Фрагмент документа:
Кончилось дело избранием редакционной комиссии для сведения всех поправок и окончательного фиксирования текста. Комиссия из Стеклова, Эрлиха и меня, собравшись на ходу, быстро перетасовала некоторые фразы, подправила выражения и на другой день представила в Исполнительный Комитет тот текст, который через несколько дней и полетел «ко всем народам мира».
В ответ на заявления правительства, и в частности Милюкова, Исполнительный Комитет также заявил официально, твердо и ясно: демократия открывает борьбу с империалистским курсом правительства, продолжающего политику царизма. Она открывает борьбу за мир, против разбойничьих покушений не только Вильгельма, но и Милюкова с его союзниками; против такой политики, которая обязательства перед англо-французским империализмом ставит выше долга перед демократией, выше мира и братства народов. Манифест был таким заявлением, обязывающим советскую демократию к борьбе с правительством цензовиков… Стороны стали друг против друга. Узел был завязан.
Но любопытно, что происходило внутри самой советской демократии? Какую позицию заняли или наметили в вопросе войны и мира отдельные советские группы?.. Резкой, оформленной партийной борьбы внутри Совета все еще не было. Эсеры в то время включали в единую советскую группу и левейшего Александровича, и правейшего Зензинова: когда левые еще не были ни поглощены, ни дезавуированы правыми. Это лишало советских эсеров и ударной силы, и всякой физиономии. Меньшевики же в то время на петербургской городской конференции ставили в порядок дня объединение с большевиками (!)… Советские фракции в эту идиллическую эпоху были еще не «устроены»; ни организационно, ни идейно они не были в состоянии разрушить единый демократический фронт.

Задача: Переведите на английский язык предложение из фрагмента документа: «Резкой, оформленной партийной борьбы внутри Совета все еще не было».

Исходные данные:
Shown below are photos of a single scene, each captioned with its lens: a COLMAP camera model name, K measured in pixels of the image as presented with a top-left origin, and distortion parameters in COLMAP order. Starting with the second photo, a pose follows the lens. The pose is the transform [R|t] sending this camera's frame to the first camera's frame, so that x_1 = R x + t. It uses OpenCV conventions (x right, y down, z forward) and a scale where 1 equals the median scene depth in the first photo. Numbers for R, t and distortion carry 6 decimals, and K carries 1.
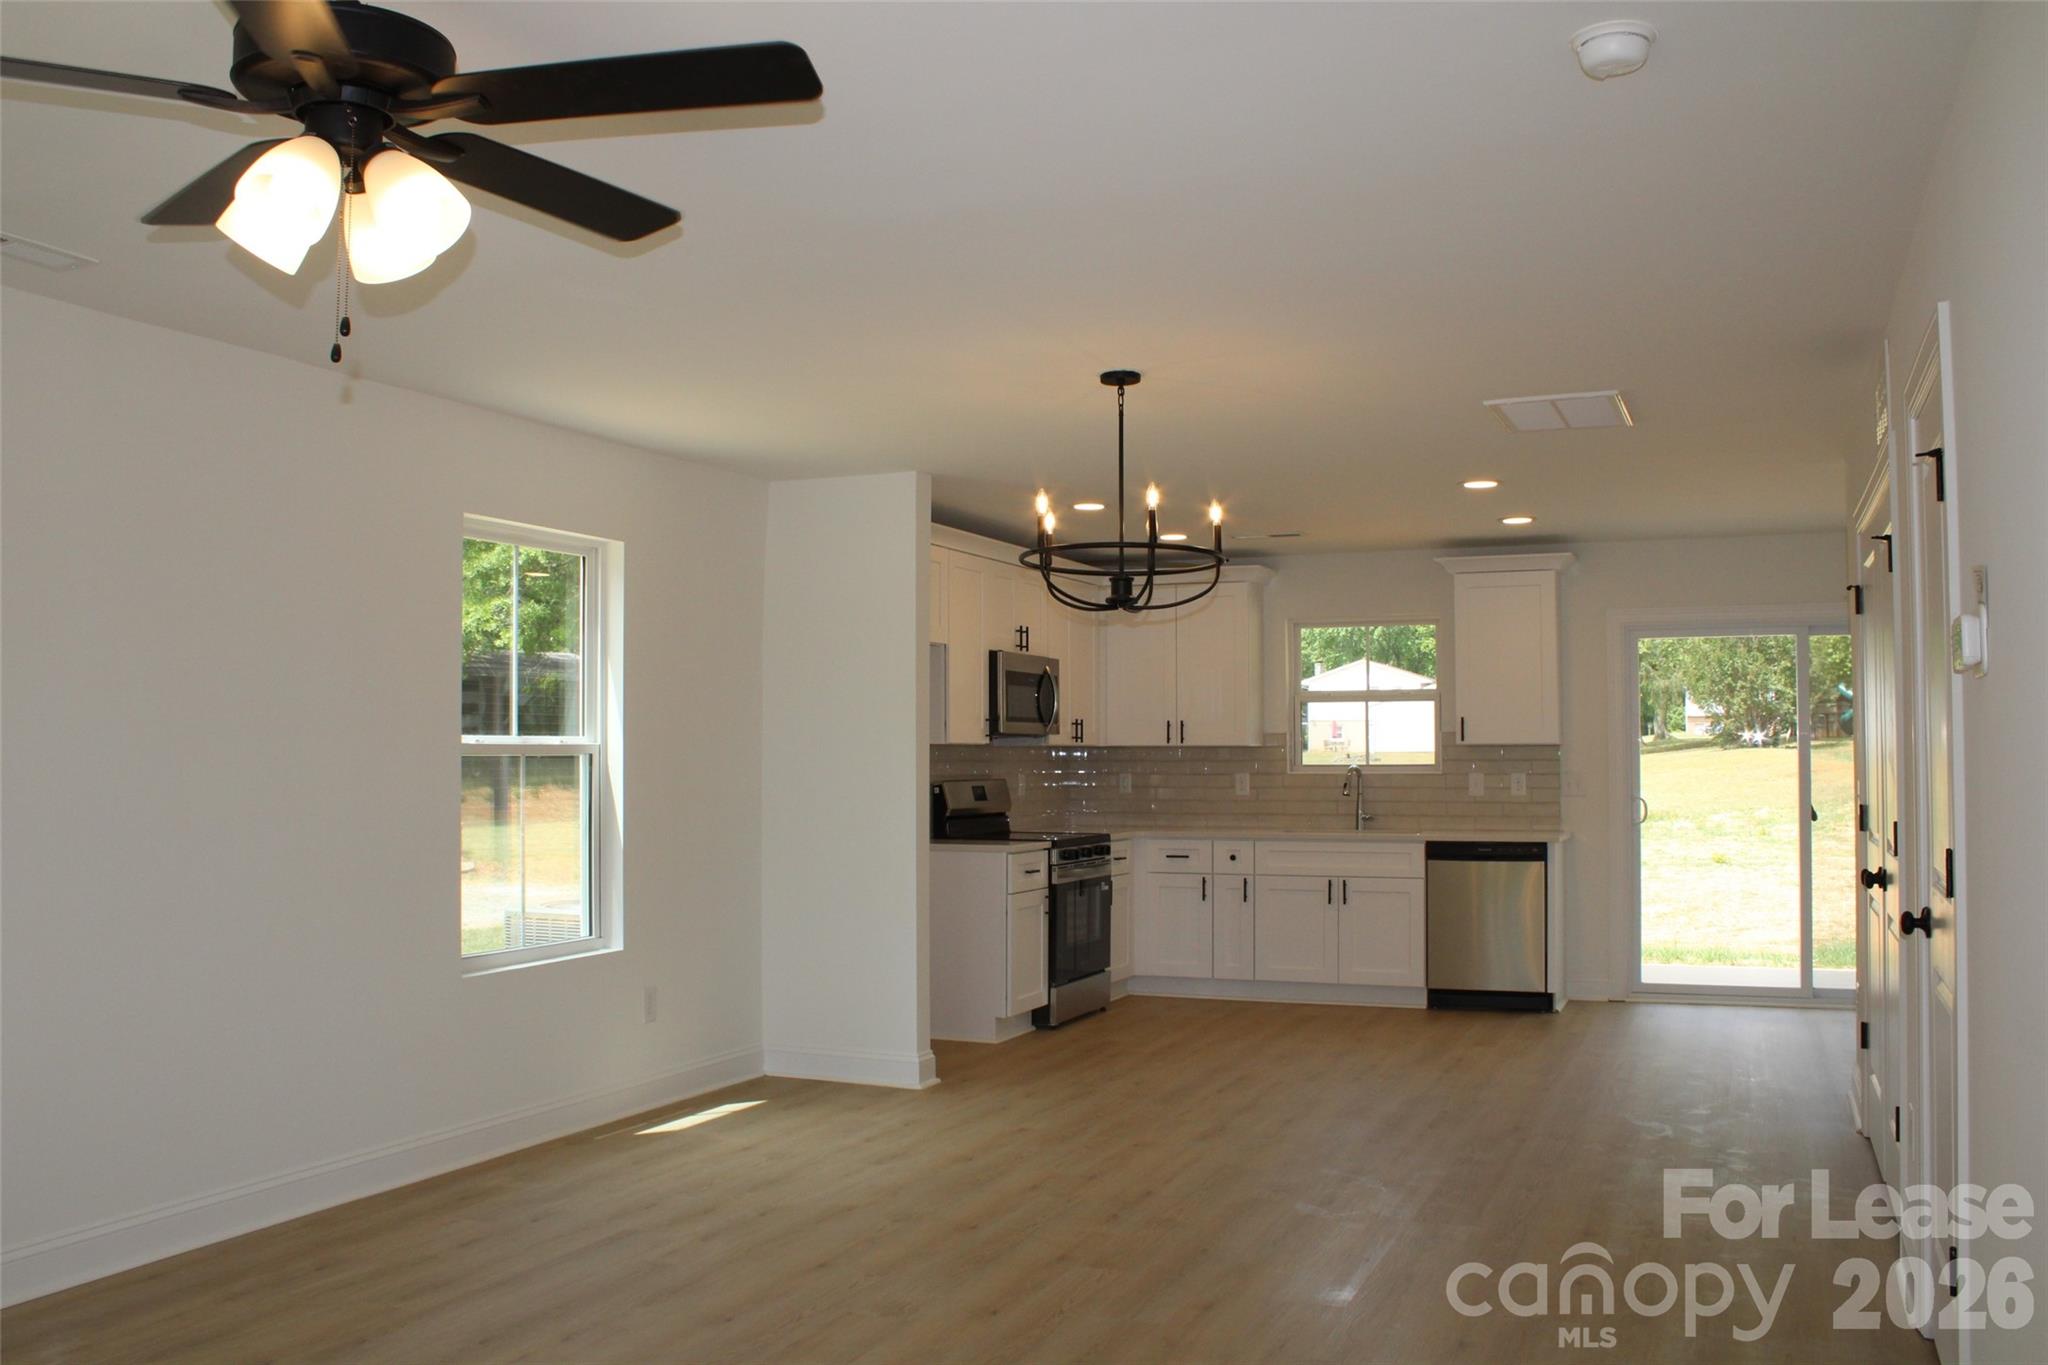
lens RADIAL K [[1762.1, 0, 1024.0], [0, 1762.1, 682.5], [0, 0, 1]] dist [-0.179819, 0.162726]
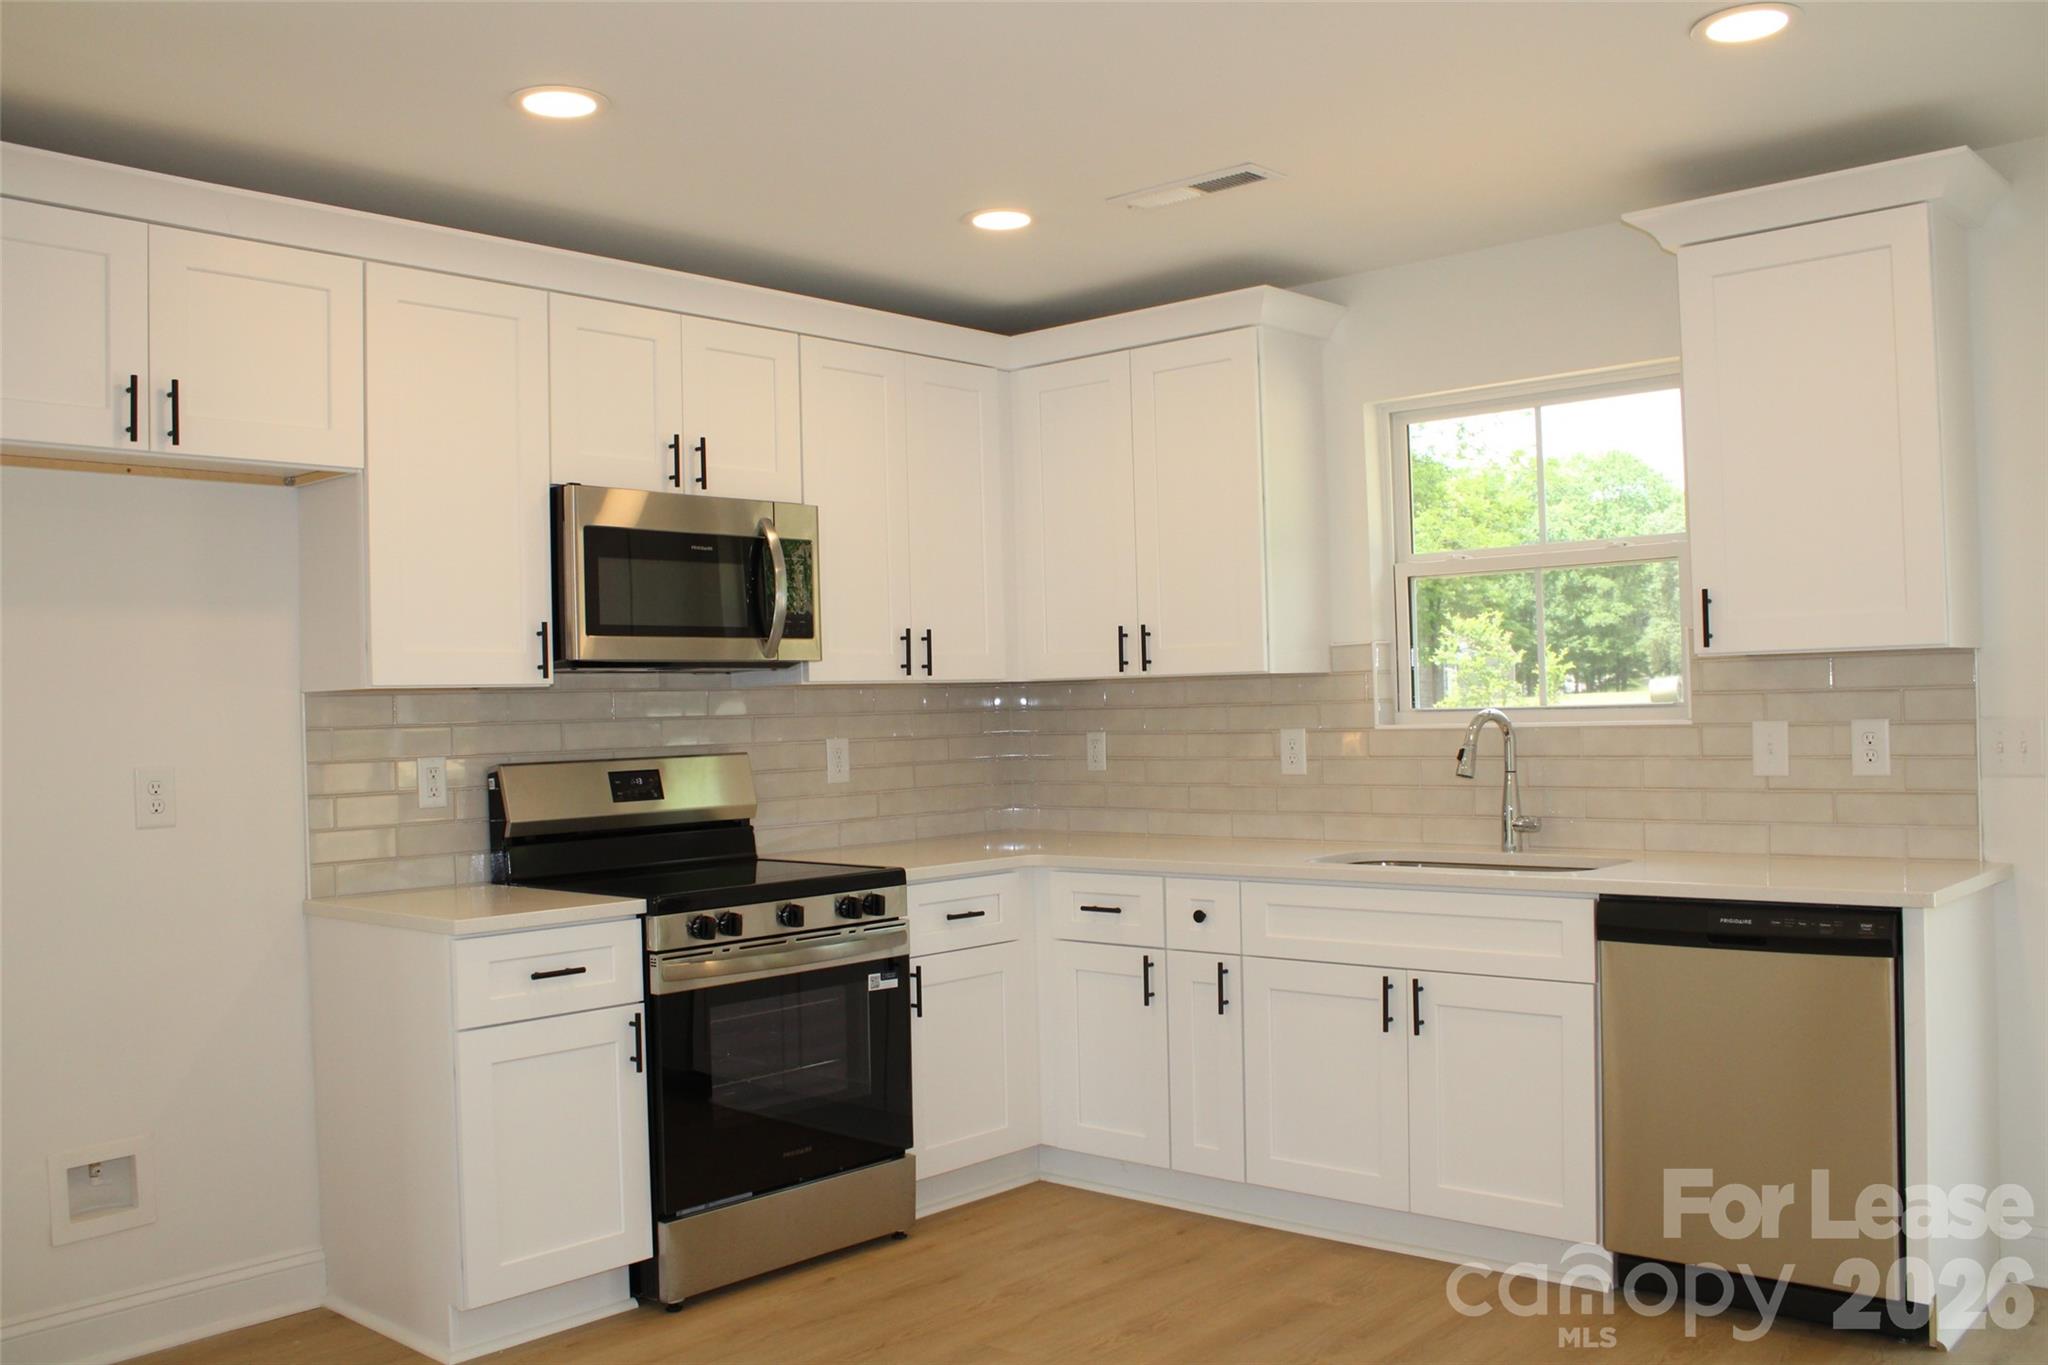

Результат: There was still no sharp, clearly defined party struggle within the Soviet.